The judges this year were comic creator Hunt Emerson, Page 45 comic shop owner Steve L. Holland, academics Dr. Mel Gibson and Roger Sabin, and Stacey Whittle, writer at SFX Magazine website, long-running indie/small press comics podcaster; and myself, comics editor and writer John Freeman.

One thing that I will publicly say as one of the judges is that several comic creators contacted me when the nominees were first announced and questioned the choices. It was noted in particular that (aside from one strip that ran in The Phoenix) there were no nominations for strips that feature in any of the remaining originated mainstream British comics such as The Dandy or 2000AD.

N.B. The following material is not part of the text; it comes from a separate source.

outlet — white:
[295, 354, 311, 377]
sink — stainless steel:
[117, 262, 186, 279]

As someone who has promoted both "mainstream" and "independent" comics on downthetubes and elsewhere (and given the quality of work that was nominated, not only in terms of content but production values, such distinctions are by no means easy to define), I did ask about this at an early stage of the judging process.

I was told the philosophy of the Awards is to include any and all work being made by British creators, to commend the best and highlight them for a wider audience. There was no attempt to promote only "independent" comics or creators.

Suggestions for nomination was open to anyone who submitted their views on the BCA web site. The BCA Committee, comprising lecturer and artist Dan Berry, columnist and comics retailer Richard Bruton, Clark Burscough, BCA Founder Adam Cadwell, comics writer Matthew Sheret, artist and illustrator Vicky Stonebridge and ThoughtBubble founder Lisa Wood, looked at strips running in The Beano, The Dandy and 2000AD and looked for comics that stood as being some of the best work being produced in the last year.

"Jaime Smart's Desperate Dan was mentioned, as was the Judge Dredd: Day of Chaos story which got some votes from committee members," Adam Cadwell told me, "but in the end we decided that work being done in The Phoenix, online comics and some self published work stood out more and were the type of stories that could be enjoyed by anyone."

Opinions on creative work are by their very nature subjective but in my personal view, I hope that next year, British publishers large and small will again have (and take) the opportunity to send the committee their qualifying titles for consideration, as well as the BCA allowing for online nomination from visitors to the BCA web site.